In the aftermath of Marc Cuban's oped from two days ago, that the current, second tech bubble is worse than the first dot com bubble of 2000, there has been much anguish by those deeply invested (on margin) in (bio)tech stocks, to demonstrate that the Nasdaq at 5000, or Biotechs trading at 50x or 5000xP/E, is perfectly normal and the global central banks' $13 trillion in liquidity has nothing to do with it. Of course, the answer who is right and wrong on this issue will not be revealed until after the current bubble pops.
Luckily, there are some very clear clues.
As Sundial Capital's Jason Goepfert notes, the best way to figure out whether tech stocks are overvalued is to look what the insiders are doing: those public tech company directors and senior executives who know their companies better than anyone, and who may keep silent as the Nasdaq crosses 5000, but are quite vocal with their shares.
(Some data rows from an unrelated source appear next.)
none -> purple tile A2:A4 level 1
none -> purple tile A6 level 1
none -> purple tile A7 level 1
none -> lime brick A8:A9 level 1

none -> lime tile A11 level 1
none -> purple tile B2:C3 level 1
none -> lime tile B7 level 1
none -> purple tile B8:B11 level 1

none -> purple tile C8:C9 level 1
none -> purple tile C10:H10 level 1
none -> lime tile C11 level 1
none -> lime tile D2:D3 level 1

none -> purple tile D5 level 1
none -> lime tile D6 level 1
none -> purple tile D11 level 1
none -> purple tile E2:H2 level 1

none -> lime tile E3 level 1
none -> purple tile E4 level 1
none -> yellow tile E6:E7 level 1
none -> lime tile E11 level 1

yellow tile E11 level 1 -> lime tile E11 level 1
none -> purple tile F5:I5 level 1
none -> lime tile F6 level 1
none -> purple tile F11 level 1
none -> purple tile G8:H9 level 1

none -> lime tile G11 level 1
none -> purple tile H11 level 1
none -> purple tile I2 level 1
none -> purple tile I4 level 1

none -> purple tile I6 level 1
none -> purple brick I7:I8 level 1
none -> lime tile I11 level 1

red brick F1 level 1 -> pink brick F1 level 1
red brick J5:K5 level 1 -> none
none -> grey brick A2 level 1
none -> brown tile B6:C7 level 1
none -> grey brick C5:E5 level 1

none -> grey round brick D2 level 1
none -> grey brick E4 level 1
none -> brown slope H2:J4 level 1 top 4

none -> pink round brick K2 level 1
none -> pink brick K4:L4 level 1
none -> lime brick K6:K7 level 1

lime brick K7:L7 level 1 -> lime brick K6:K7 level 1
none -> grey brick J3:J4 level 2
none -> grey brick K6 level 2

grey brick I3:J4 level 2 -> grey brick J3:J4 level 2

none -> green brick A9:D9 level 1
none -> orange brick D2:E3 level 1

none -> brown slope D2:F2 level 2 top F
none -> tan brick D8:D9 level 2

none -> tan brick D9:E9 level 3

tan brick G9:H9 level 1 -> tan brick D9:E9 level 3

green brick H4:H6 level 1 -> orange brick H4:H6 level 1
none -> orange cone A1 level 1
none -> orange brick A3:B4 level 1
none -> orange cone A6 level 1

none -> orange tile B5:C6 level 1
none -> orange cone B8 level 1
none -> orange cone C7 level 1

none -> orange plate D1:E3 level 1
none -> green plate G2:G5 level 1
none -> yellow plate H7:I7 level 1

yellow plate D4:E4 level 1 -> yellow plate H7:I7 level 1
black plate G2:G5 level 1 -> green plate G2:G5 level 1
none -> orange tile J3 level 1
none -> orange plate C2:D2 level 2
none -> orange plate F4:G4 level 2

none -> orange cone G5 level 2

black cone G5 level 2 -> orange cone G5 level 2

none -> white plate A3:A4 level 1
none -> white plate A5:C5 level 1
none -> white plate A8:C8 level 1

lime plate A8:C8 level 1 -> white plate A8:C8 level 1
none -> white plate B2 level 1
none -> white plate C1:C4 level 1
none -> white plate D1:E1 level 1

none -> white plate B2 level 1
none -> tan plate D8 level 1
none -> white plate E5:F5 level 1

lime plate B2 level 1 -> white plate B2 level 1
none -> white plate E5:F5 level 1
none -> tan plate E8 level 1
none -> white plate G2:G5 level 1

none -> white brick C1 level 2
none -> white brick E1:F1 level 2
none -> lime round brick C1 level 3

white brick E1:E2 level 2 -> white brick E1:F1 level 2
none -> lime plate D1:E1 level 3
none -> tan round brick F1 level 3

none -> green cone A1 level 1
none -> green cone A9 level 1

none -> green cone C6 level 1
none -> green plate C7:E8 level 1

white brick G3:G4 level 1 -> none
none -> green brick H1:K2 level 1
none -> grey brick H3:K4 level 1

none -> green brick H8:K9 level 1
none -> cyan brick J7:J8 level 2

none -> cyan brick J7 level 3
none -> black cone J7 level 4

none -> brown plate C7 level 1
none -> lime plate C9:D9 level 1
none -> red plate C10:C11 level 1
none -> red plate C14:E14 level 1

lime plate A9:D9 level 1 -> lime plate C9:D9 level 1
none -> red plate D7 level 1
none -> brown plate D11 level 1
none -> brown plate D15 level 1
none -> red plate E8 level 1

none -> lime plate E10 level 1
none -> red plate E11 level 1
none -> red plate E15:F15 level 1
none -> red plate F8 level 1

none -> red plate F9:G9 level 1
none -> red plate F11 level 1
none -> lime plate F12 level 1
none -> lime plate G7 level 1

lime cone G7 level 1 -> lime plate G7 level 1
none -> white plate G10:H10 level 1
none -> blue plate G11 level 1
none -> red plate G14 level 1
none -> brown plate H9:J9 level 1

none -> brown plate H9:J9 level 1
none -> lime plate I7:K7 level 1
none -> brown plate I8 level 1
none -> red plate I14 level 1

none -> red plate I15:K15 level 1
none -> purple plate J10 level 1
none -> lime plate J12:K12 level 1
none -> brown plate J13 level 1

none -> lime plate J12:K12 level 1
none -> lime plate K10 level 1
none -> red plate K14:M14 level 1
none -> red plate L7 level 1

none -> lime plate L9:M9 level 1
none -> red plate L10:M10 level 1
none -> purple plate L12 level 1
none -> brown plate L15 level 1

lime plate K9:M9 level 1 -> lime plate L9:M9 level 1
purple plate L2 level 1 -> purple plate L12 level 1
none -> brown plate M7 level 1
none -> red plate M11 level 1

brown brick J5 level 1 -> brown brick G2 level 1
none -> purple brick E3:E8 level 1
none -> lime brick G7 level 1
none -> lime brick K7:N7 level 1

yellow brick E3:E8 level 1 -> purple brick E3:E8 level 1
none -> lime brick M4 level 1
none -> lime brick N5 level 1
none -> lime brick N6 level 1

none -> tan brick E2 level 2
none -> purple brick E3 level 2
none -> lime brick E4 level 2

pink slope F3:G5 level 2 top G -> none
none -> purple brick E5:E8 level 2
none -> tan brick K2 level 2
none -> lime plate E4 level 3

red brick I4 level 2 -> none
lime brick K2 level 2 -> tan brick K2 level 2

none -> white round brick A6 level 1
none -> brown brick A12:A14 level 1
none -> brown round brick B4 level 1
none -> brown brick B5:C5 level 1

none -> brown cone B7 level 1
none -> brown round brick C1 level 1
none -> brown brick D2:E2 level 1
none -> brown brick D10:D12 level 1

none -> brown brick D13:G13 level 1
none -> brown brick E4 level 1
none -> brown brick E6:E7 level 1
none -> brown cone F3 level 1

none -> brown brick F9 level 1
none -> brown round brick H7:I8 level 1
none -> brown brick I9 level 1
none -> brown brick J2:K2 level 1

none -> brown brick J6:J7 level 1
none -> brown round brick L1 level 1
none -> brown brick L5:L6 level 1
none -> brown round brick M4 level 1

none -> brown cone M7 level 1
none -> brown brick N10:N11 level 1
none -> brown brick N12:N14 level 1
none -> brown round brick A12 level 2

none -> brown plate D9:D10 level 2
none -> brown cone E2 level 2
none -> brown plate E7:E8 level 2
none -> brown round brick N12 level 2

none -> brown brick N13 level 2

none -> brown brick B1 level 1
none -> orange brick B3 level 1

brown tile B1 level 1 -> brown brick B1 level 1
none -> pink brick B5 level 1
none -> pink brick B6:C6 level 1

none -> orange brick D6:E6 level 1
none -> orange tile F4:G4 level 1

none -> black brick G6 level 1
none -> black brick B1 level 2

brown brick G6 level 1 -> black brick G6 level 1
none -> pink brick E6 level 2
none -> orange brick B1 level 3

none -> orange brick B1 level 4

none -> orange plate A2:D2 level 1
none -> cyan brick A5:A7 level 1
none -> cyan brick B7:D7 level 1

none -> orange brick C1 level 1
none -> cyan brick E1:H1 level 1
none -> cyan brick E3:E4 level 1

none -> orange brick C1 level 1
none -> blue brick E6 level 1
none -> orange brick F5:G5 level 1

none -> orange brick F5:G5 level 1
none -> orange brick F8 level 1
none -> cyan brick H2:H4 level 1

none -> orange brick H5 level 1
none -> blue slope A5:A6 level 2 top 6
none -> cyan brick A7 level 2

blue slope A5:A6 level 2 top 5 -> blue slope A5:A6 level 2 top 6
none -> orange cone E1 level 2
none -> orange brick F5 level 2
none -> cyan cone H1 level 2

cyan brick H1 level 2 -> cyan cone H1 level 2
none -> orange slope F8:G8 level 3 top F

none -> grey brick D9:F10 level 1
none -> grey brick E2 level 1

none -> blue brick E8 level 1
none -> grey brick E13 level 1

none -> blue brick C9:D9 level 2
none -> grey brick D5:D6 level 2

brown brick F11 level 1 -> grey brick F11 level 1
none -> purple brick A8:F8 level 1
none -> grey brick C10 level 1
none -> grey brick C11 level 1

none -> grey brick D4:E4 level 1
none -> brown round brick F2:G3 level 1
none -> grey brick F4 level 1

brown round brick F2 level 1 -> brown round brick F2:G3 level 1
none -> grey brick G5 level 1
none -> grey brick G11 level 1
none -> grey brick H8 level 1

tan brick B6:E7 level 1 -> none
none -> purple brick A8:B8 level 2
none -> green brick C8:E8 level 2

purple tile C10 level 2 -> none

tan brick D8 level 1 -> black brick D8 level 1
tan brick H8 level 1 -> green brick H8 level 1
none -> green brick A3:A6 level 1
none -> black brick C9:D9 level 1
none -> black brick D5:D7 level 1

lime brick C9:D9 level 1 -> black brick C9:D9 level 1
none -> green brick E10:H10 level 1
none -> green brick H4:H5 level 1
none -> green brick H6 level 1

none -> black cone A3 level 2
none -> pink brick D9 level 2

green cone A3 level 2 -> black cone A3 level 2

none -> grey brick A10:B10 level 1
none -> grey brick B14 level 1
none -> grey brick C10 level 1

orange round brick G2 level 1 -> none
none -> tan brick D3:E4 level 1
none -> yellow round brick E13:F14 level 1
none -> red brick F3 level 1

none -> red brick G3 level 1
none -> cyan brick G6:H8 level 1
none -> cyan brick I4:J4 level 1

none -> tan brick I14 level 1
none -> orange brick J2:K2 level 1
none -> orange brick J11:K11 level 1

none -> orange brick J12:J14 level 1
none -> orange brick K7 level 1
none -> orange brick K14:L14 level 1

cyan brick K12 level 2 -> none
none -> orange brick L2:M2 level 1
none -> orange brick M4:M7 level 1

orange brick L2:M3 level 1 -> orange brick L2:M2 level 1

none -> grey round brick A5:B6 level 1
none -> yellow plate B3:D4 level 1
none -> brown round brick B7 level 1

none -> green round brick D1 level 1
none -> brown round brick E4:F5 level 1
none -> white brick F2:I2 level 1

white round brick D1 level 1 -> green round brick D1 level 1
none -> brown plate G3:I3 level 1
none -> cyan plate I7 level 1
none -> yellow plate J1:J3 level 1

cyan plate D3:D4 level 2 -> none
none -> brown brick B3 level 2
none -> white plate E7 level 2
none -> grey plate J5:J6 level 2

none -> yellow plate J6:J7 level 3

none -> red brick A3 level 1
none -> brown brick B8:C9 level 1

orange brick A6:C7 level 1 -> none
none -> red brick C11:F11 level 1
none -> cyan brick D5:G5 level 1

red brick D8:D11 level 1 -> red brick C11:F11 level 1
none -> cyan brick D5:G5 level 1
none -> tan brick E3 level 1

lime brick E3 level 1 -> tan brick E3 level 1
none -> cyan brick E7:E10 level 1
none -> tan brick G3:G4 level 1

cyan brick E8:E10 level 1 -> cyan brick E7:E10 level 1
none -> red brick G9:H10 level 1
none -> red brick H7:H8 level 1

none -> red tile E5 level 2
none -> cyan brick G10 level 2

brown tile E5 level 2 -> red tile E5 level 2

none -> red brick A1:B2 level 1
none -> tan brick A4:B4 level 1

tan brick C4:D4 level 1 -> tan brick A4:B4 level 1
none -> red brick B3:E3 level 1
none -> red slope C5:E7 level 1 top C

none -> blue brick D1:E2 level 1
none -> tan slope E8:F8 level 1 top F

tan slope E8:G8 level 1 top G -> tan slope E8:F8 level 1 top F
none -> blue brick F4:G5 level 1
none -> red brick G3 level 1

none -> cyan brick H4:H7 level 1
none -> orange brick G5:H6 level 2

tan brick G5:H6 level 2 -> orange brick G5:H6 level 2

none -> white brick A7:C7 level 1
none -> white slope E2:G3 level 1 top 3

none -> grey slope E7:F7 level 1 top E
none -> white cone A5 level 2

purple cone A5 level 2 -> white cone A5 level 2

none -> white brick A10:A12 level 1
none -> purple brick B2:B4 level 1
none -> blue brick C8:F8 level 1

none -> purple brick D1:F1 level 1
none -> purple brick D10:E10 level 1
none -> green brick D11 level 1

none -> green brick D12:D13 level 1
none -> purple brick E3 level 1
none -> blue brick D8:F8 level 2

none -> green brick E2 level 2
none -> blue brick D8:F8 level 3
According to MarketWatch, Goepfert said insider selling by tech execs is now at the heaviest pace seen in at least eight years.
Then again, we have seen record insider selling before: surely that can't be the punchline.
It isn't. According to Goepfert, as well as to Zero Hedge which first revealed that companies had announced a record amount of stock buybacks in February, the punchline is that these tech insiders are selling a record amount of personal stock... to the very companies they control!
Per Sundial, technology companies have been buying back a record amount of their own shares. And who is selling: why the management teams and directors that make the decision whether to allow the company to buyback stock in the open market.
“It seems odd that insiders would be selling their stock at the very time they’re directing their company to buy back that very same stock,” Goepfert said, adding that "it’s a better sign for stocks when insiders are buying, or at least not selling heavily,” Goepfert said. “When they do sell en masse, it’s a yellow flag.”
We would be less politically correct: when the same management teams that sell record amounts of their own company stock to the companies they control - companies which are now buying back record amounts of stock, this is not only the worst possible conflict of interest, it means, for lack of a better word, that the Nasdaq, bubble or not, has become the biggest circle jerk in history!
A circle-jerk which will continue until the Nasdaq itself, with its trademark zero cashflows, ends up as loaded up with debt as any mature, late cycle company. Because by now it is clear to everyone that if and when rates do rise, and all that all time high corporate, financial, household and sovereign debt has to be services, nobody is getting out alive.